ACTIVITY
The whole listing below should be output again, word for word.

THE DATA
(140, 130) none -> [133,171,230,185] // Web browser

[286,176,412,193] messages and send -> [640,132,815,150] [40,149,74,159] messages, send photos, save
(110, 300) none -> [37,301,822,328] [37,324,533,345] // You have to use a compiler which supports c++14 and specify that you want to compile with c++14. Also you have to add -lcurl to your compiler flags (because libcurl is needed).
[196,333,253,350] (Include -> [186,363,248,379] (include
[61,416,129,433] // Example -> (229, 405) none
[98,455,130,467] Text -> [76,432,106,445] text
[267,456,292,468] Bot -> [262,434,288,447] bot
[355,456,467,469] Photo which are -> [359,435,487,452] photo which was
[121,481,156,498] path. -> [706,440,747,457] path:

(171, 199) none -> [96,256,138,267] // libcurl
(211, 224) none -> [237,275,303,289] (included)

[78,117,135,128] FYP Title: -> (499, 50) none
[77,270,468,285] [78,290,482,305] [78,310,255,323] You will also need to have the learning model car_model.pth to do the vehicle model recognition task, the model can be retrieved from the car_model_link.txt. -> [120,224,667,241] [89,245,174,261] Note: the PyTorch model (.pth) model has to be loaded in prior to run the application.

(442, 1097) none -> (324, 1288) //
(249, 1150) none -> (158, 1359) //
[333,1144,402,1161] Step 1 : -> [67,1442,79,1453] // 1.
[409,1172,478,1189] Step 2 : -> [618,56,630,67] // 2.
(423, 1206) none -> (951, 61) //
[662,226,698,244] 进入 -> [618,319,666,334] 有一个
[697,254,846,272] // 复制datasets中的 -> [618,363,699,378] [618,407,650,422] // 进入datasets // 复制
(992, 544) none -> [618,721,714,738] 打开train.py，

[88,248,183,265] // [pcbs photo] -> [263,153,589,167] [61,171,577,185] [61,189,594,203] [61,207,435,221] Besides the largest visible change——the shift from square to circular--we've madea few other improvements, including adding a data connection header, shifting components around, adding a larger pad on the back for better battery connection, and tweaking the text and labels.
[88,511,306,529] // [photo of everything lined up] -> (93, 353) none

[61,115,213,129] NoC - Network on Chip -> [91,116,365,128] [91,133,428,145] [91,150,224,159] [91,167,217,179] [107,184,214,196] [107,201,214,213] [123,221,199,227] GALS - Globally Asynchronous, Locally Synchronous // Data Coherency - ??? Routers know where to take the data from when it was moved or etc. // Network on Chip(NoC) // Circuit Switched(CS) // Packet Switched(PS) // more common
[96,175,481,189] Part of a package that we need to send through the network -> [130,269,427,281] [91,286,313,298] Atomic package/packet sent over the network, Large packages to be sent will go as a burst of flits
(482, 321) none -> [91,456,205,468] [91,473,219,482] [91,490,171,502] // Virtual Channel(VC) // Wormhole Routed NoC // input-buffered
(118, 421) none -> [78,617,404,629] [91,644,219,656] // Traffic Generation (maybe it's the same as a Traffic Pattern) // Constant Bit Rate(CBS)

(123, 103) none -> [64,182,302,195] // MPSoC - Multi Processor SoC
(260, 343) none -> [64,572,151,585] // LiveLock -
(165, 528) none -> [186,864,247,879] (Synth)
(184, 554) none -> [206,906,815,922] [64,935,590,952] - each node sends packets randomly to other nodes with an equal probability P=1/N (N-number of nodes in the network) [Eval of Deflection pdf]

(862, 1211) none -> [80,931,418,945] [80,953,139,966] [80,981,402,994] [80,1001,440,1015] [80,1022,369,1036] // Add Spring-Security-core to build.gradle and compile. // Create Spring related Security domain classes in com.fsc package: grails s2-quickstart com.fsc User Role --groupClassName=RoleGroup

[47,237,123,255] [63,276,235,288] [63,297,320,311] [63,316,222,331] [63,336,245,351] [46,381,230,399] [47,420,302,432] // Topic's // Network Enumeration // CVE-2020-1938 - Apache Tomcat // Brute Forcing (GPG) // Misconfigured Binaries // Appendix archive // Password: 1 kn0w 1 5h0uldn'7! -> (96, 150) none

EXPECTED ANSWER
(140, 130) none -> [133,171,230,185] // Web browser

[286,176,412,193] messages and send -> [640,132,815,150] [40,149,74,159] messages, send photos, save
(110, 300) none -> [37,301,822,328] [37,324,533,345] // You have to use a compiler which supports c++14 and specify that you want to compile with c++14. Also you have to add -lcurl to your compiler flags (because libcurl is needed).
[196,333,253,350] (Include -> [186,363,248,379] (include
[61,416,129,433] // Example -> (229, 405) none
[98,455,130,467] Text -> [76,432,106,445] text
[267,456,292,468] Bot -> [262,434,288,447] bot
[355,456,467,469] Photo which are -> [359,435,487,452] photo which was
[121,481,156,498] path. -> [706,440,747,457] path:

(171, 199) none -> [96,256,138,267] // libcurl
(211, 224) none -> [237,275,303,289] (included)

[78,117,135,128] FYP Title: -> (499, 50) none
[77,270,468,285] [78,290,482,305] [78,310,255,323] You will also need to have the learning model car_model.pth to do the vehicle model recognition task, the model can be retrieved from the car_model_link.txt. -> [120,224,667,241] [89,245,174,261] Note: the PyTorch model (.pth) model has to be loaded in prior to run the application.

(442, 1097) none -> (324, 1288) //
(249, 1150) none -> (158, 1359) //
[333,1144,402,1161] Step 1 : -> [67,1442,79,1453] // 1.
[409,1172,478,1189] Step 2 : -> [618,56,630,67] // 2.
(423, 1206) none -> (951, 61) //
[662,226,698,244] 进入 -> [618,319,666,334] 有一个
[697,254,846,272] // 复制datasets中的 -> [618,363,699,378] [618,407,650,422] // 进入datasets // 复制
(992, 544) none -> [618,721,714,738] 打开train.py，

[88,248,183,265] // [pcbs photo] -> [263,153,589,167] [61,171,577,185] [61,189,594,203] [61,207,435,221] Besides the largest visible change——the shift from square to circular--we've madea few other improvements, including adding a data connection header, shifting components around, adding a larger pad on the back for better battery connection, and tweaking the text and labels.
[88,511,306,529] // [photo of everything lined up] -> (93, 353) none

[61,115,213,129] NoC - Network on Chip -> [91,116,365,128] [91,133,428,145] [91,150,224,159] [91,167,217,179] [107,184,214,196] [107,201,214,213] [123,221,199,227] GALS - Globally Asynchronous, Locally Synchronous // Data Coherency - ??? Routers know where to take the data from when it was moved or etc. // Network on Chip(NoC) // Circuit Switched(CS) // Packet Switched(PS) // more common
[96,175,481,189] Part of a package that we need to send through the network -> [130,269,427,281] [91,286,313,298] Atomic package/packet sent over the network, Large packages to be sent will go as a burst of flits
(482, 321) none -> [91,456,205,468] [91,473,219,482] [91,490,171,502] // Virtual Channel(VC) // Wormhole Routed NoC // input-buffered
(118, 421) none -> [78,617,404,629] [91,644,219,656] // Traffic Generation (maybe it's the same as a Traffic Pattern) // Constant Bit Rate(CBS)

(123, 103) none -> [64,182,302,195] // MPSoC - Multi Processor SoC
(260, 343) none -> [64,572,151,585] // LiveLock -
(165, 528) none -> [186,864,247,879] (Synth)
(184, 554) none -> [206,906,815,922] [64,935,590,952] - each node sends packets randomly to other nodes with an equal probability P=1/N (N-number of nodes in the network) [Eval of Deflection pdf]

(862, 1211) none -> [80,931,418,945] [80,953,139,966] [80,981,402,994] [80,1001,440,1015] [80,1022,369,1036] // Add Spring-Security-core to build.gradle and compile. // Create Spring related Security domain classes in com.fsc package: grails s2-quickstart com.fsc User Role --groupClassName=RoleGroup

[47,237,123,255] [63,276,235,288] [63,297,320,311] [63,316,222,331] [63,336,245,351] [46,381,230,399] [47,420,302,432] // Topic's // Network Enumeration // CVE-2020-1938 - Apache Tomcat // Brute Forcing (GPG) // Misconfigured Binaries // Appendix archive // Password: 1 kn0w 1 5h0uldn'7! -> (96, 150) none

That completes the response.